ぶっ殺す
「おいぶっ殺すぞゴラ」
呟いてみる。隣室にいる母の後ろ姿はパソコンに向かっている。耳には届いていないようだった。
たまに乱暴な言葉を言ってみたくなる。誰に言っているのでもない。何となくそういう気持ちが起こってくるだけだ。できるなら声を抑えることなく、思い切り巻き舌を使って恫喝してやりたい。

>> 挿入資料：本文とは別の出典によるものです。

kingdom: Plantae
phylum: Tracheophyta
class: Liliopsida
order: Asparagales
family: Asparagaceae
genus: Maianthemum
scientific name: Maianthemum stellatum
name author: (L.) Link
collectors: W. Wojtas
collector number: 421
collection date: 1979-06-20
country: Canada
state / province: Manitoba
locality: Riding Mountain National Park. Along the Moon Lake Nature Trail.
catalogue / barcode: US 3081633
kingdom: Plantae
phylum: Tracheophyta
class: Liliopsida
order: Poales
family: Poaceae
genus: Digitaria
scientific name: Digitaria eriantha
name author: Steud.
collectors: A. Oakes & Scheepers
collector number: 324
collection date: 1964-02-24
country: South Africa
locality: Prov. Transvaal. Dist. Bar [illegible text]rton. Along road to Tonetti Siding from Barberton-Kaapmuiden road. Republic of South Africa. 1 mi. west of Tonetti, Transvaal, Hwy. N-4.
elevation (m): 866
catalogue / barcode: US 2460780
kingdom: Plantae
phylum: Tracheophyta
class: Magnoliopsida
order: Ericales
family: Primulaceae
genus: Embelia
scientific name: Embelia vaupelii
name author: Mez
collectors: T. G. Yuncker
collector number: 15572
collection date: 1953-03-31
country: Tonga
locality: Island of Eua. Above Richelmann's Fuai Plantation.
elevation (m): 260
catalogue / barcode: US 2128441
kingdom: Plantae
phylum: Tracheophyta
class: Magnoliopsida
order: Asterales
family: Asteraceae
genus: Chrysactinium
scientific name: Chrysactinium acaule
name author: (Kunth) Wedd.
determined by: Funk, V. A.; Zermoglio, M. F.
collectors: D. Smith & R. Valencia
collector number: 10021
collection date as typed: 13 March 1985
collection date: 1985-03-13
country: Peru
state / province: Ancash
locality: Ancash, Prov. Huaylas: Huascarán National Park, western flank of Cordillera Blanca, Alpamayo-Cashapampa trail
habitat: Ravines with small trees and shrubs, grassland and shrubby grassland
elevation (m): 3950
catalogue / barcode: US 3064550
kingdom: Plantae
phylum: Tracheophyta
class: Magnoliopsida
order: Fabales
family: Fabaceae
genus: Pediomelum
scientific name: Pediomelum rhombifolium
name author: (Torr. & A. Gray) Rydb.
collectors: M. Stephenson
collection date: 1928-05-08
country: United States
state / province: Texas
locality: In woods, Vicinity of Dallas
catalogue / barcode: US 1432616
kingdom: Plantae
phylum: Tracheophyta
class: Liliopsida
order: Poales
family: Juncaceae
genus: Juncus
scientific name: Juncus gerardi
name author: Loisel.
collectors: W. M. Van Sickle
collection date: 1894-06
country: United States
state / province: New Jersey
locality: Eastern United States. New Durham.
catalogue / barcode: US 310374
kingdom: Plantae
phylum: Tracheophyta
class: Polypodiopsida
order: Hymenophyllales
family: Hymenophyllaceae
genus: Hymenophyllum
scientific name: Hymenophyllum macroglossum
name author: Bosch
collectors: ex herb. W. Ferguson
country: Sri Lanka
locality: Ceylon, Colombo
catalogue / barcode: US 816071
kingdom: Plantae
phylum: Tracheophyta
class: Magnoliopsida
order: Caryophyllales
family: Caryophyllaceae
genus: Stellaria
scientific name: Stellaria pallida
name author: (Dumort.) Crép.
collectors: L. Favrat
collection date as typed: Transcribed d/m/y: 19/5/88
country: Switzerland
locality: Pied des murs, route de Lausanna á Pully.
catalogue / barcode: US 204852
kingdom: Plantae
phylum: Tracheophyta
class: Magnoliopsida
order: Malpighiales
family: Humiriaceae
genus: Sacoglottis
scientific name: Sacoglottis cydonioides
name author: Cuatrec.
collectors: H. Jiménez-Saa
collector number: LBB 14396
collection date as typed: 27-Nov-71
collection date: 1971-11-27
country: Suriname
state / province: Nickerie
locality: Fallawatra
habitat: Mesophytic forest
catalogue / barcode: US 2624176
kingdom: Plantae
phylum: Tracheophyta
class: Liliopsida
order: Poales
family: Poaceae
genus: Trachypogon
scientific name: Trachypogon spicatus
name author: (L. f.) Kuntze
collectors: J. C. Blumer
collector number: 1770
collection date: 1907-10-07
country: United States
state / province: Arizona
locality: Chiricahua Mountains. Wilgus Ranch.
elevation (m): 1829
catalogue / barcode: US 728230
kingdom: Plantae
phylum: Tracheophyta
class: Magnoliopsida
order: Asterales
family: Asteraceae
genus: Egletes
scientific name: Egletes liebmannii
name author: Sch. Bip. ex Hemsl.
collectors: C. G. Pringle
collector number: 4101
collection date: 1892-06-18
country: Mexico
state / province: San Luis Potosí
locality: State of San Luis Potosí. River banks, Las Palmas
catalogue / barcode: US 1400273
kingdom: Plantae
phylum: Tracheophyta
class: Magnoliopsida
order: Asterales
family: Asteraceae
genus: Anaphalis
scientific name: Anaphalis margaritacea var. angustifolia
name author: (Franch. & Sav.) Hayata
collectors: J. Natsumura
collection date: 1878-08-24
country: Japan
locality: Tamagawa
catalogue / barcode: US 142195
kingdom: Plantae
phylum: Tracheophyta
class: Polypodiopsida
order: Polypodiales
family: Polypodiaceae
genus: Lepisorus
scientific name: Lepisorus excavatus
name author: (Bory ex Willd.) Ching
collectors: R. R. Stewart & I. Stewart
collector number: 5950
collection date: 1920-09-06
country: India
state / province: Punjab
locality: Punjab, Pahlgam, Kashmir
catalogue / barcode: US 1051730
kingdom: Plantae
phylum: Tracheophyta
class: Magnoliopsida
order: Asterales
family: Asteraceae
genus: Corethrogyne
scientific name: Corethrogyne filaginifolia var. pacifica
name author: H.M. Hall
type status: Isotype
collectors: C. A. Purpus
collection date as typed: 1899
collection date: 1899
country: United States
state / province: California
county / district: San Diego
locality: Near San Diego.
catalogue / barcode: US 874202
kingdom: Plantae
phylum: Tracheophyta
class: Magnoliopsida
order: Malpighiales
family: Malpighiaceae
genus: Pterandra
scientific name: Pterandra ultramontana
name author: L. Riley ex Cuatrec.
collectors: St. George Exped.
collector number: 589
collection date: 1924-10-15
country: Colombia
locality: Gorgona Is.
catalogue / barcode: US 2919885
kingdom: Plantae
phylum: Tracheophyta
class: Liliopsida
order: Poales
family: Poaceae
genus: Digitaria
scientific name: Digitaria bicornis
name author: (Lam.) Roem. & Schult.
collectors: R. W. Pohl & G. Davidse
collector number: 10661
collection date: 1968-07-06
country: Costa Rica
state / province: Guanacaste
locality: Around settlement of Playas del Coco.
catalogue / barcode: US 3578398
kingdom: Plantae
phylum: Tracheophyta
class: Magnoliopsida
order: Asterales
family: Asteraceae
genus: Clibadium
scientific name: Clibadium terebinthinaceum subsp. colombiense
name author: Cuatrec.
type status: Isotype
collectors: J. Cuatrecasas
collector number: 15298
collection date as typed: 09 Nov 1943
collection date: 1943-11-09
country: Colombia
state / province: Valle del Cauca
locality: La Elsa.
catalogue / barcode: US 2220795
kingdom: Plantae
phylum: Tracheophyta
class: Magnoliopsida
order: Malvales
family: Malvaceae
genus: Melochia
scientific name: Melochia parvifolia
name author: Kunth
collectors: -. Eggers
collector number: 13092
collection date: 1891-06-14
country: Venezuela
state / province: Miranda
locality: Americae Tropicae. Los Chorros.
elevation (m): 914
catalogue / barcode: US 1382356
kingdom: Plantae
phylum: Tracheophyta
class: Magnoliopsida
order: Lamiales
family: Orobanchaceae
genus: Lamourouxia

普段なるべく穏やかに過ごそうと心掛けている反動かもしれない。何か爆弾のようなものを仕掛けてやりたい気持ちになる。そういう気持ちは誰にでもあるものではないのだろうか?
こんな思い出がある。
まだ祖父が生きていた頃、祖父の家の廊下で「ぶっ飛ばせ! ぶっ飛ばせ!」とリズムをつけて気持ち良く歌っていたことがあった。居間でそれを聞いていた祖父は、悪い言葉だと僕を窘めた。
「『ぶっ飛ばせ』はいけない。」
「飛ばせ、ならいいですか?」
「それならいい。」
「飛ばせ! 飛ばせ!」僕はまた歌い出した。どこにも飛ばないような気がした。『ぶっ』が付いていたから良かったのだ。すぐにつまらなくなって歌うのをやめた。
乱暴な言葉には、何か途轍もないエネルギーが秘められているものだ。その魅力は幼い頃も今も変わらない。いつの日か広いホールのような場所で思いっ切り「ぶっ殺す」と叫んでみたいものだ。